W Słupsku świąteczna niedziela nie była wolna od protestów. Tego dnia jednak wyjątkowo przeważała zaduma i milczenie.
Kilkaset osób w absolutnym milczeniu, przy dźwiękach „Marszu Żałobnego” Chopina, przeszło spod słupskiego ratusza pod siedzibę PiS ulicą Jana Pawła II. Kilkadziesiąt samochodów objeżdżało sąsiadujące ulice.
Większość strajkujących miała ze sobą transparenty wyrażające sprzeciw wobec orzeczenia Trybunału Konstytucyjnego. Ten milczący protest nabrał wyjątkowej wyrazistości.
„BĘDZIEMY PRZYCHODZIĆ DO SKUTKU”
– Jesteśmy tu, bo to jest obowiązek nas wszystkich. Kobiet, mężczyzn, wszystkich. Będziemy przychodzić do skutku – mówią słupszczanki.
Protestujący z transparentami (fot. Radio Gdańsk/Joanna Merecka-Łotysz)
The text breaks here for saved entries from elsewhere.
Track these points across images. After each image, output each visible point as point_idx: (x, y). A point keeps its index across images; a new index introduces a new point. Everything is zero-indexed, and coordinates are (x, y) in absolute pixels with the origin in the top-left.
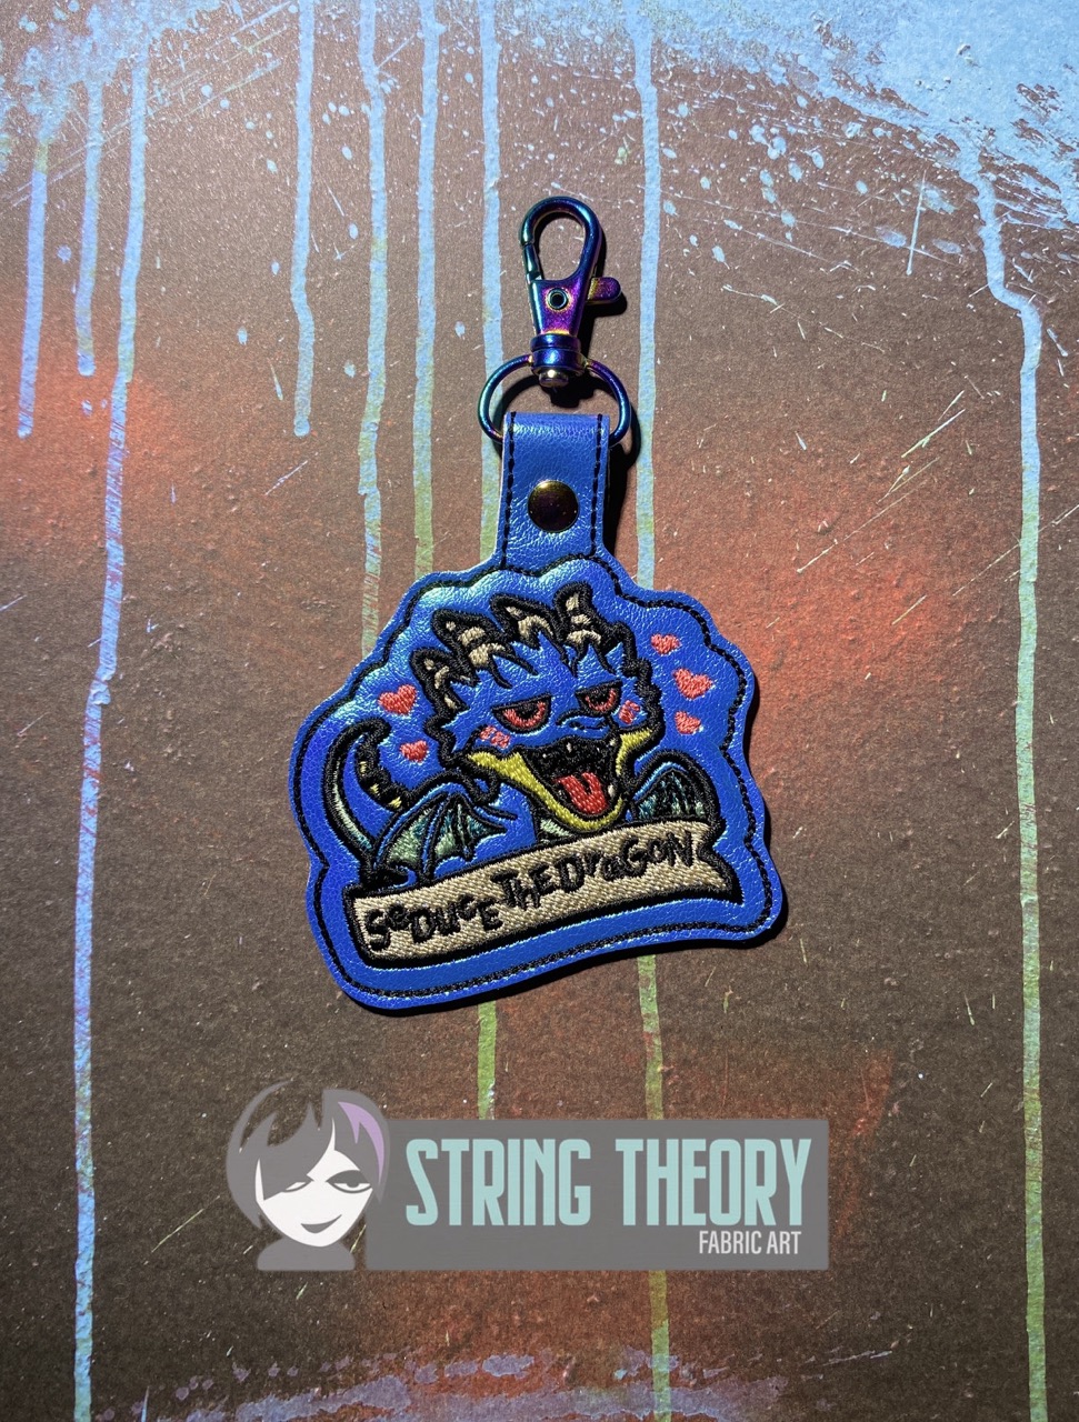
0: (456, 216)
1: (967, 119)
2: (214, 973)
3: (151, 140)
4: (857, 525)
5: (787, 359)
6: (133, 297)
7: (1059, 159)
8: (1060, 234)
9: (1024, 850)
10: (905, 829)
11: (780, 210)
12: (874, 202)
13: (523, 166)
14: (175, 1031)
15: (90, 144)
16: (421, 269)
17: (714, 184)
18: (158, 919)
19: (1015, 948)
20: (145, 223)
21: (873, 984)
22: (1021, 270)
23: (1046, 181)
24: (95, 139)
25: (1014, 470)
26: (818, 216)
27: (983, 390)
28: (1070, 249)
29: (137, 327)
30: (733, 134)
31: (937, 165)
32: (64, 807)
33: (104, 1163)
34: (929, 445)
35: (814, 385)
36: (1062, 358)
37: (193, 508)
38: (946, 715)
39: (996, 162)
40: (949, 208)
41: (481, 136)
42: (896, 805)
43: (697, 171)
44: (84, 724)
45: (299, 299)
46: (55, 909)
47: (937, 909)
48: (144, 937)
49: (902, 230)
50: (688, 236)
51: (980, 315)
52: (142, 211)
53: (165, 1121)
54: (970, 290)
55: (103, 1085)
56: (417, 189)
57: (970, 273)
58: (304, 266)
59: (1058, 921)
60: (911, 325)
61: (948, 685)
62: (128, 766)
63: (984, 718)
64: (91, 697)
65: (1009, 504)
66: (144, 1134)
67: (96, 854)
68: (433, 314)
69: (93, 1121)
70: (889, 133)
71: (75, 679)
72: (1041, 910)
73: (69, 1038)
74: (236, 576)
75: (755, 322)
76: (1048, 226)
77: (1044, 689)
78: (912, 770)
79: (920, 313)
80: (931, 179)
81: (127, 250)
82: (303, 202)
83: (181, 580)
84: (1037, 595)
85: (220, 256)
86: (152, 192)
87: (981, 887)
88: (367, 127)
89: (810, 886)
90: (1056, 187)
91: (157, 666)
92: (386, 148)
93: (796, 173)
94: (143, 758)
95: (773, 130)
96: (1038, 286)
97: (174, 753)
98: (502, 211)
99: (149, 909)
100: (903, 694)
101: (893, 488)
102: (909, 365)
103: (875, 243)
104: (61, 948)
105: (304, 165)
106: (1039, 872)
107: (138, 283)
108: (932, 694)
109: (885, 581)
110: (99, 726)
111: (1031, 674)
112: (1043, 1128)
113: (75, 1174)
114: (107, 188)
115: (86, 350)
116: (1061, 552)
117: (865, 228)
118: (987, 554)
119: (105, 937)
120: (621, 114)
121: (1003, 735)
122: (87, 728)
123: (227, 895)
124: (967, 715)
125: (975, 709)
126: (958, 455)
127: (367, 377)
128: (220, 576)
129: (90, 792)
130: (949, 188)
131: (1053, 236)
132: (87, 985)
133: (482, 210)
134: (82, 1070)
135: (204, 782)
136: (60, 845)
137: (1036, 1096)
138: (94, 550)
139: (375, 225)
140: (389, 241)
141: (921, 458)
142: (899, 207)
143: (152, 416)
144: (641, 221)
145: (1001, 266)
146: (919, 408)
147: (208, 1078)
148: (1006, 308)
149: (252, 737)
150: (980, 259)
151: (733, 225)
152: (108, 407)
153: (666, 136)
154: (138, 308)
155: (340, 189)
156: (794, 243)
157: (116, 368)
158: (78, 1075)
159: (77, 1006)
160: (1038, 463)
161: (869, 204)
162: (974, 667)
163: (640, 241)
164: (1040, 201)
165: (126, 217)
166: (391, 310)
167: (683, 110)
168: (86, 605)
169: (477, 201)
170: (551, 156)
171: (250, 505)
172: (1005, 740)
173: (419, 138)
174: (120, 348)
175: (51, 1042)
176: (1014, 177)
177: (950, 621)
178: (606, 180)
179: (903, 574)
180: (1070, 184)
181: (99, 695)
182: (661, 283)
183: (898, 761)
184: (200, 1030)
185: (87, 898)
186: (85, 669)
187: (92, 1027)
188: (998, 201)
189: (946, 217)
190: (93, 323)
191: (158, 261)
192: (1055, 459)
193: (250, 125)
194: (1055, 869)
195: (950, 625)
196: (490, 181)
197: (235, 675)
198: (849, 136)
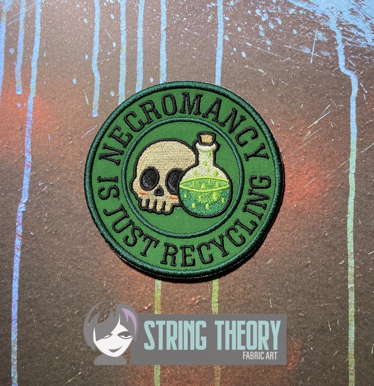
0: (151, 40)
1: (332, 8)
2: (61, 307)
3: (43, 11)
4: (292, 152)
5: (268, 92)
6: (36, 67)
7: (365, 23)
8: (365, 49)
9: (349, 268)
10: (308, 261)
11: (265, 39)
12: (299, 37)
13: (175, 22)
14: (47, 328)
15: (21, 12)
16: (138, 58)
17: (242, 30)
18: (41, 288)
19: (345, 303)
20: (40, 40)
21: (295, 315)
22: (351, 62)
23: (360, 30)
24: (23, 10)
25: (348, 133)
26: (279, 41)
27: (337, 104)
28: (369, 55)
29: (37, 77)
30: (249, 12)
31: (322, 24)
32: (9, 247)
33: (21, 374)
34: (318, 124)
35: (277, 101)
36: (365, 93)
37: (56, 142)
38: (323, 220)
39: (343, 23)
40: (326, 40)
41: (160, 12)
42: (305, 252)
43: (236, 25)
44: (16, 218)
45: (95, 68)
46: (5, 284)
47: (318, 289)
48: (37, 294)
49: (309, 47)
50: (233, 48)
51: (336, 78)
52: (39, 36)
53: (43, 360)
54: (333, 69)
55: (21, 346)
56: (137, 30)
57: (333, 63)
58: (97, 57)
59: (362, 294)
60: (312, 81)
61: (323, 209)
62: (32, 233)
63: (336, 221)
64: (19, 209)
65: (346, 145)
66: (35, 364)
67: (20, 264)
68: (142, 74)
69: (17, 359)
70: (305, 13)
71: (13, 202)
72: (355, 290)
73: (10, 329)
74: (71, 166)
75: (256, 79)
76: (361, 46)
77: (358, 211)
78: (310, 240)
79: (315, 77)
80: (320, 29)
81: (34, 50)
82: (97, 34)
83: (51, 167)
84: (355, 178)
85: (67, 53)
86: (43, 29)
87: (334, 282)
88: (119, 8)
89: (274, 280)
90: (364, 33)
91: (42, 198)
92: (126, 15)
93: (272, 26)
94: (37, 230)
95: (264, 11)
96: (357, 67)
97: (48, 229)
98: (167, 38)
99: (38, 284)
100: (308, 212)
101: (305, 139)
102: (311, 95)
103: (299, 51)
104: (7, 298)
105: (97, 20)
106: (355, 277)
107: (38, 62)
108: (318, 212)
109: (302, 172)
110: (22, 219)
111: (353, 205)
112: (355, 368)
113: (11, 378)
114: (27, 28)
115: (19, 85)
116: (364, 163)
117: (296, 46)
118: (338, 163)
119: (23, 294)
120: (210, 4)
121: (342, 227)
122: (17, 219)
123: (66, 280)
124: (330, 220)
125: (333, 218)
126: (328, 127)
127: (119, 96)
128: (65, 166)
129: (18, 242)
130: (326, 32)
131: (362, 50)
132: (16, 311)
133: (160, 38)
134: (14, 341)
135: (58, 240)
136: (7, 261)
137: (353, 356)
138: (21, 156)
139: (122, 42)
140: (127, 48)
141: (315, 128)
142: (308, 39)
143: (42, 109)
144: (216, 43)
145: (344, 60)
146: (314, 110)
147: (59, 345)
148: (346, 75)
149: (76, 223)
150: (337, 58)
151: (249, 44)
152: (26, 106)
153: (225, 12)
154: (38, 71)
155: (110, 29)
156: (271, 51)
157: (29, 92)
158: (12, 343)
159: (13, 318)
160: (356, 131)
161: (297, 38)
162: (333, 203)
163: (216, 49)
164: (358, 37)
165: (34, 38)
166: (127, 73)
167: (232, 3)
168: (18, 176)
169: (158, 34)
170: (185, 19)
171: (76, 141)
172: (344, 229)
173: (138, 12)
174: (31, 85)
175: (3, 331)
176: (349, 29)
177: (324, 187)
178: (204, 28)
179: (308, 169)
180: (369, 32)
181: (22, 207)
182: (223, 65)
183: (305, 236)
184: (56, 327)
185: (17, 280)
186: (17, 198)
187: (18, 326)
188: (343, 37)
189: (325, 43)
190: (22, 76)
191: (45, 54)
192: (362, 129)
193: (78, 6)
194: (361, 275)
195: (324, 188)
196: (163, 28)
197: (70, 201)
198: (291, 13)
– Ja mam już swoje lata, wychowałem dzieci. Dla nich tu jestem. Chcę żyć w kraju, w którym rodzice mają prawo wyboru i podjęcia świadomej decyzji. Nie zakaz. Nie ma mojej zgody na to. Będę tu na każdym kolejnym proteście – dodaje słupszczanin.
To piąty pokojowy protest w Słupsku. Pierwszy odbył się ponad tydzień temu, w dniu ogłoszenia wyroku Trybunału Konstytucyjnego.